Plain Text as Infrastructure

Open source research treats the research paper not as a fixed object, but as structured, searchable, versioned source material.

Plain text is not a stylistic preference. It is infrastructure. It enables accessibility, searchability, reproducibility, and transparent iteration.

In the digital age, format is not cosmetic. It determines whether knowledge can be discovered, shared, audited, and improved.

Why PDF Is the Wrong Standard

PDF is the traditional default format for academic publishing. It is treated as a neutral, professional, universal format. In reality, it is meant to be printed on a physical page; it is one of the worst possible standards for publishing online.

A PDF is essentially a digital printout. It preserves layout, fonts, and pagination — features that made sense in the age of physical journals. But on the web, those features become limitations.

PDFs are heavy files, slow to load, and inefficient on low-bandwidth connections.
They do not adapt well to smartphones, tablets, or assistive technologies.
Search engines struggle to interpret their structure compared to web-native formats.
Internal structure — headings, tables, figures — is often visually clear but semantically opaque.

This is what PDF looks like under the skin:-

0000413077 00000 n 0000417138 00000 n 0000417332 00000 n

If you can't read it, unfortunately neither can a search engine. A PDF is optimised for printing. Open source research is optimised for reading, searching, linking, and reusing knowledge online.

What Is Plain Text?

Plain text is text stored without proprietary formatting or hidden binary structures. It can be opened, edited, and read by virtually any computer system. It is called 'plain' text because it is the simplest possible representation of letters as 'bytes' in a file. Save a file as plain text and you need never worry about version mismatch in a decade or two; plain text is a standard, it has remained identical for decades and it will be with us for many many more.

This is what plain text looks like:-

That's right, it's simply text, no magic here. Search engines love this!

Common plain text formats include:

.txt
.md
.html
.csv
.json
.tex
.typ
.xml

These formats are human-readable. They are transparent. They do not depend on a specific corporation’s software to be opened.

Why Plain Text Is King for Search

Search engines work best when text is structured and machine-readable. Plain text provides exactly that.

Unlike PDFs, which often embed text inside complex layout instructions, plain text exposes the content directly. Headings are headings. Lists are lists. Tables can be described structurally rather than visually.

This dramatically improves:

Search indexing
Accessibility tools such as screen readers
Text-to-speech systems
Machine analysis and citation extraction

When research is written in structured plain text and rendered as HTML, it becomes native to the web rather than an image of a printed page.

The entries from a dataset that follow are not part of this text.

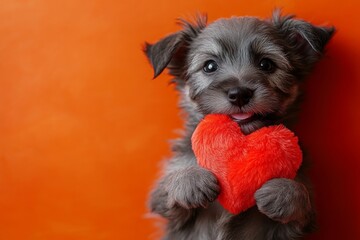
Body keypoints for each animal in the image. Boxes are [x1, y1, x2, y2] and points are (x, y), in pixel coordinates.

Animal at [143, 10, 334, 239]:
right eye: (209, 66)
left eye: (266, 64)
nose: (240, 94)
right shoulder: (170, 212)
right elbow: (169, 184)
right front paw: (189, 179)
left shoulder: (300, 220)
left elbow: (301, 195)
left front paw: (284, 192)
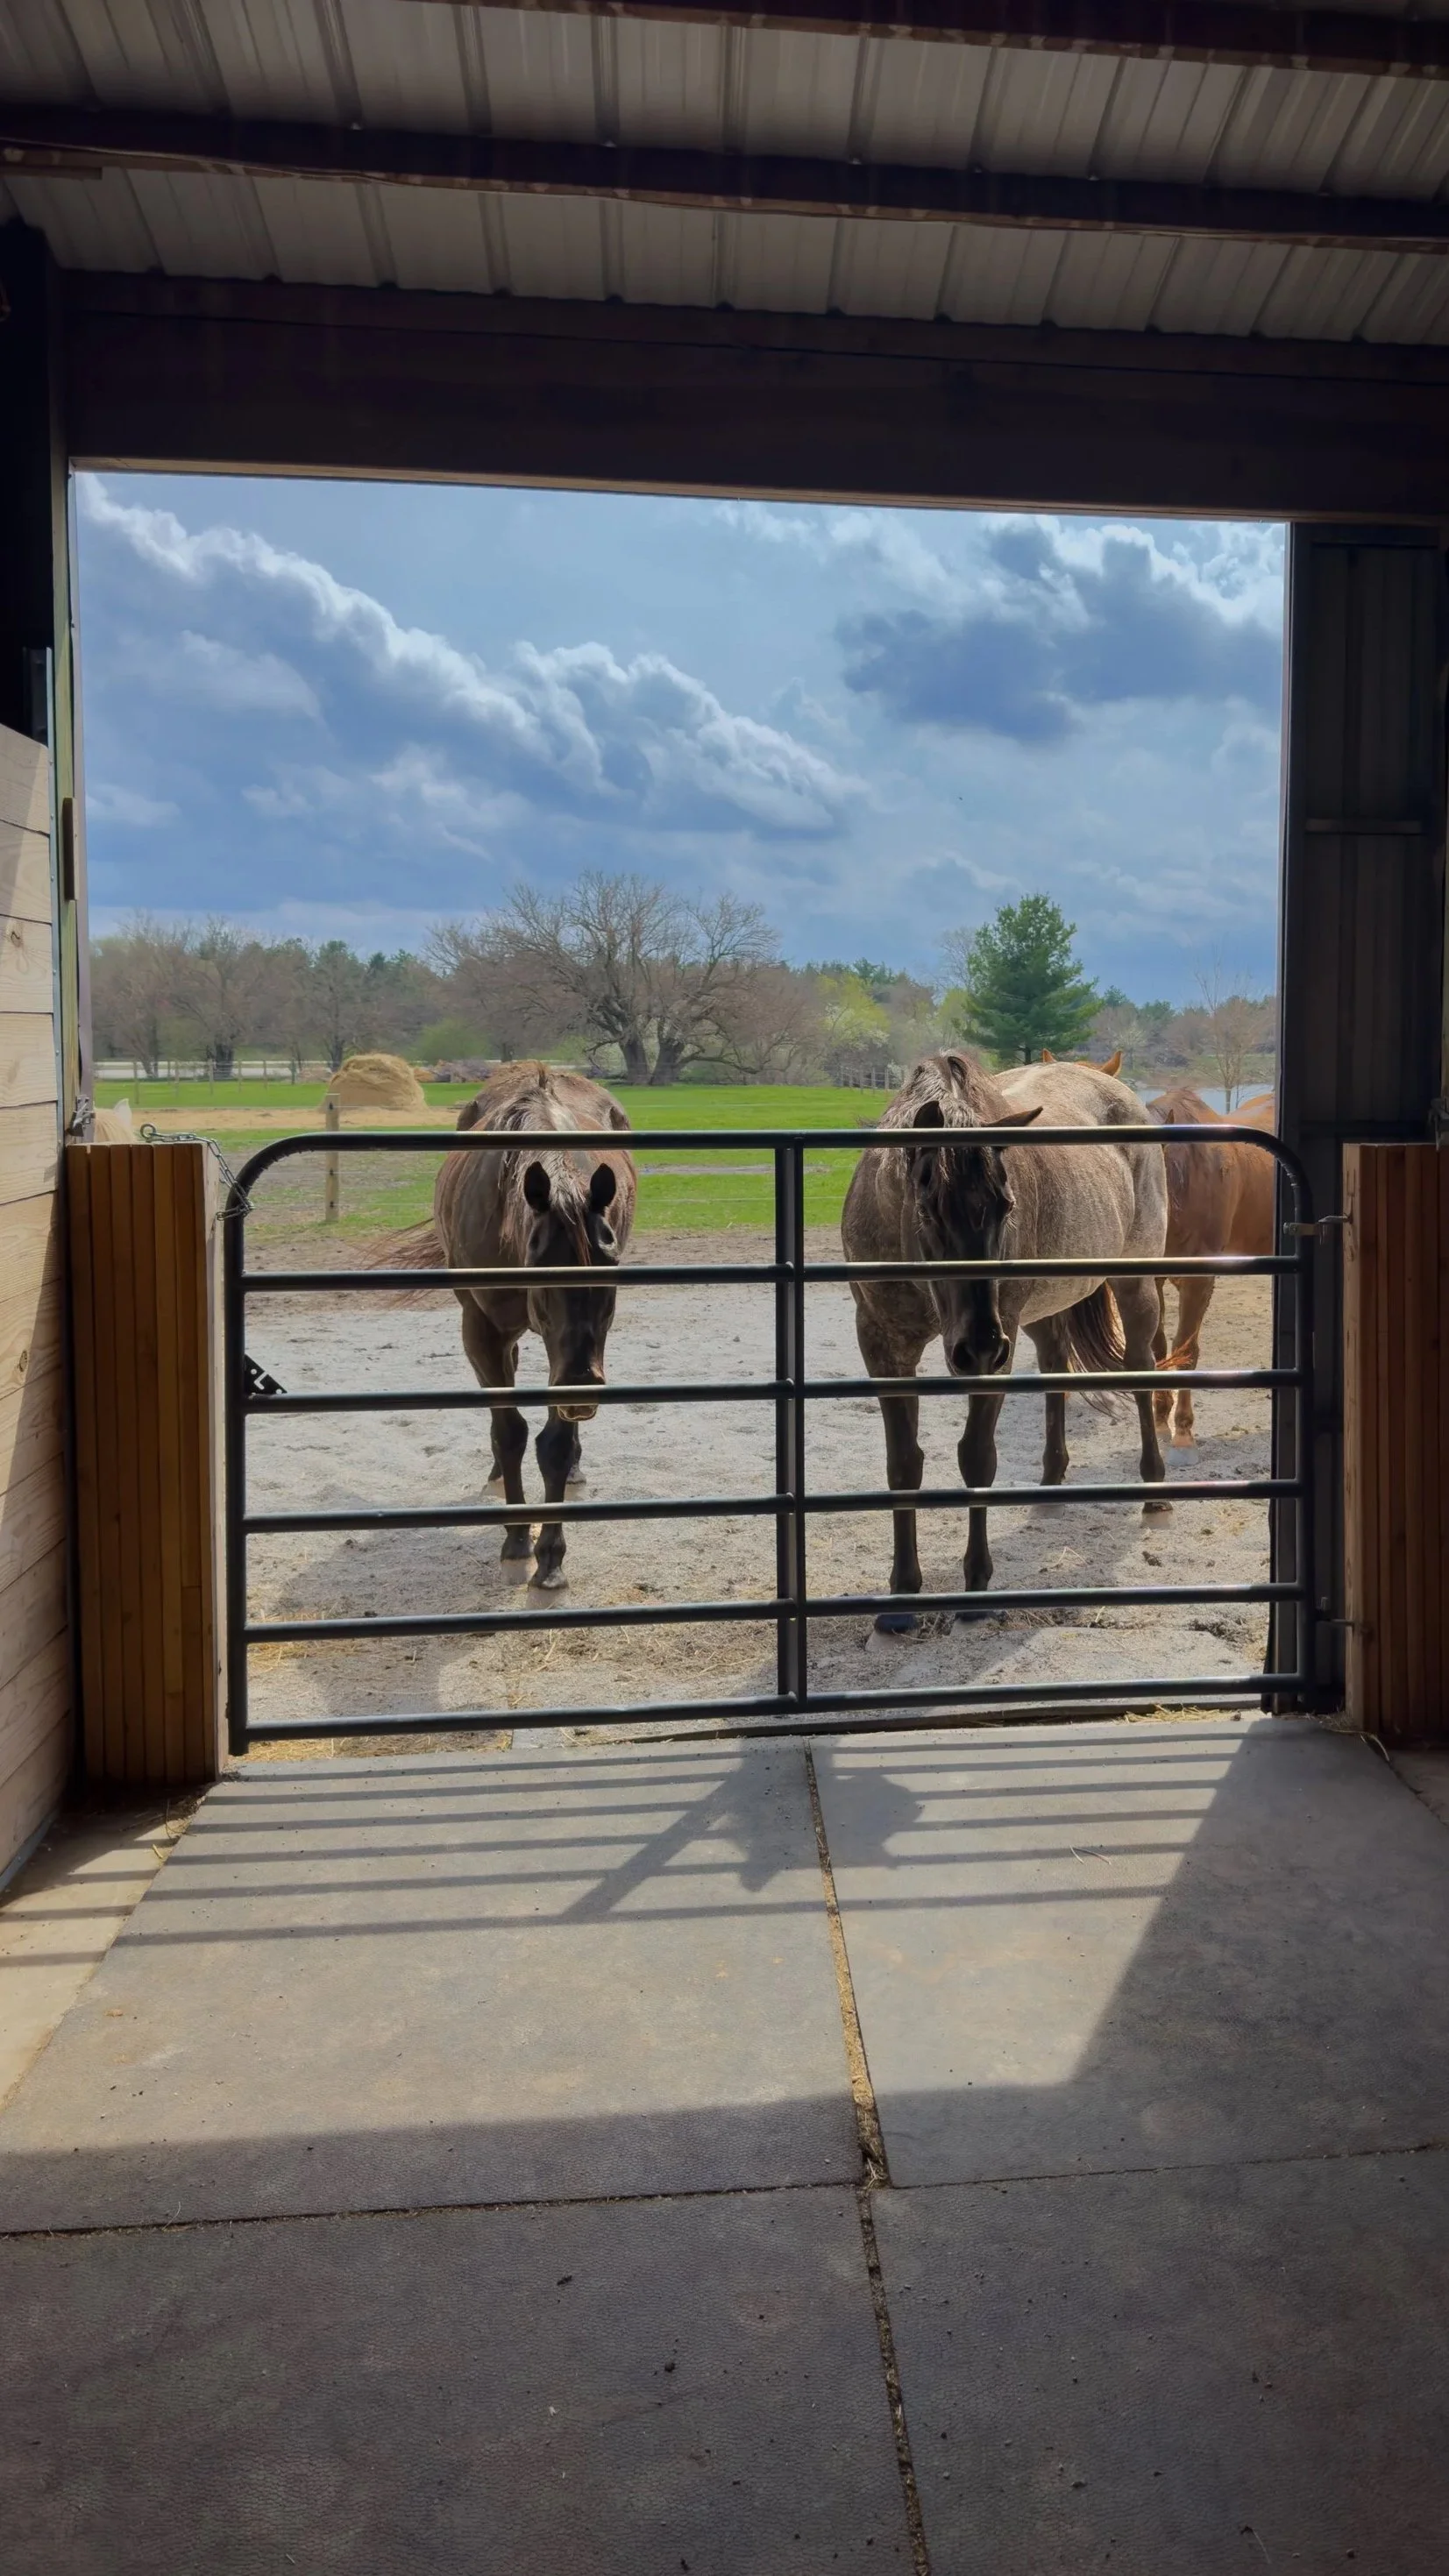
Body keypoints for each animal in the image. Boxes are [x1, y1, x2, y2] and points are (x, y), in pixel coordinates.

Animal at [402, 1062, 636, 1591]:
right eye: (539, 1268)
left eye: (611, 1263)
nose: (582, 1386)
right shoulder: (483, 1333)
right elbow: (509, 1432)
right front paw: (515, 1542)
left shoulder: (568, 1355)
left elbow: (554, 1444)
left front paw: (550, 1558)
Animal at [842, 1051, 1170, 1628]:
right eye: (927, 1210)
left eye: (1007, 1206)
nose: (978, 1346)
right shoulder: (884, 1346)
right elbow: (903, 1463)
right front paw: (901, 1599)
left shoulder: (1000, 1341)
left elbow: (977, 1458)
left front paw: (977, 1588)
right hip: (1039, 1314)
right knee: (1057, 1368)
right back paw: (1051, 1485)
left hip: (1133, 1285)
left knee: (1141, 1369)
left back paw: (1154, 1491)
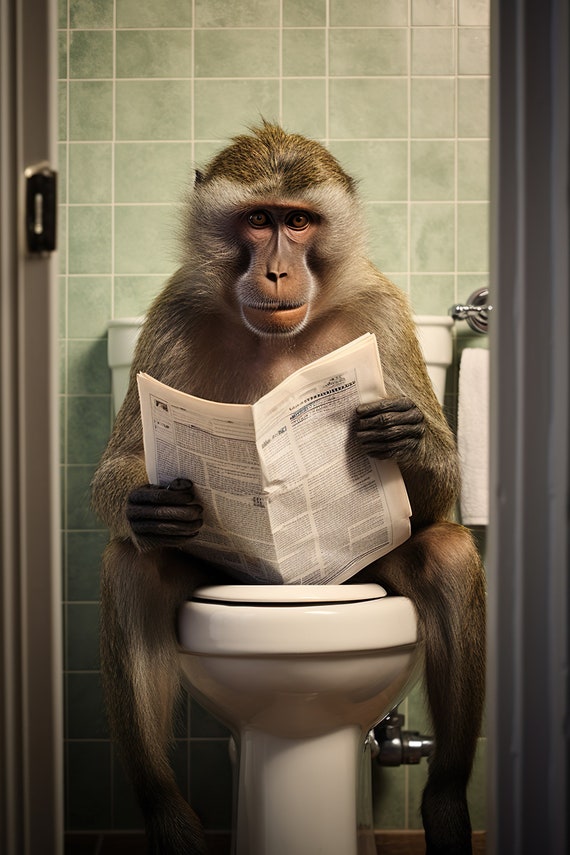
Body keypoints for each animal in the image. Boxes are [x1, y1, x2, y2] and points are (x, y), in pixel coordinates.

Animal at [91, 122, 486, 855]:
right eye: (258, 219)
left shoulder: (382, 309)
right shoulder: (174, 307)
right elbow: (121, 465)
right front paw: (152, 504)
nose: (276, 270)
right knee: (134, 567)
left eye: (298, 221)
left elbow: (437, 495)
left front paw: (404, 436)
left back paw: (447, 803)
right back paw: (166, 813)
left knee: (444, 554)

Why HTML Is an Ideal Online Format

HTML is plain text. It is lightweight, searchable, and universally supported. It adapts automatically to screen size. It supports hyperlinks, embedded data, scalable graphics, and semantic markup.

Properly structured HTML:

Loads quickly on any device
Scales to smartphones without reformatting
Allows deep linking to specific sections
Is fully indexable by search engines

HTML is not a compromise. It is the natural publishing format of the internet.

Why Plain Text Is Better for Writing

Word processors such as Microsoft Word use “what you see is what you get” (WYSIWYG) interfaces. They focus on visual layout rather than logical structure.

This encourages authors to think about fonts, spacing, and formatting instead of argument, structure, and clarity.

Writing in plain text (for example in Markdown, LaTeX, or Typst) separates content from presentation. The author focuses on headings, sections, citations, and logical structure. The final output format is compiled afterwards — HTML, EPUB, or even PDF -- you can generate any final format you wish, although of course plain text formats are always preferred for the internet.

This mirrors good programming practice: write clean source code, then compile or render it into the final form.

Version Control and Transparent Change

Plain text has another decisive advantage: it can be tracked line by line.

Version control systems such as Git compare changes between plain text files with precision. Every insertion, deletion, and modification is visible.

Binary formats like Word’s .docx files do not allow meaningful line-by-line diffing. Changes are hidden inside compressed internal structures. Long-term revision histories become opaque.

In an open source research model, versioning is central. Major releases, minor updates must be transparent and easily tracked. Plain text enables:

Full revision histories
Public change logs
Clear authorship of specific edits
'Forking' and collaborative improvement

Knowledge is not static. It evolves. Plain text makes that evolution visible.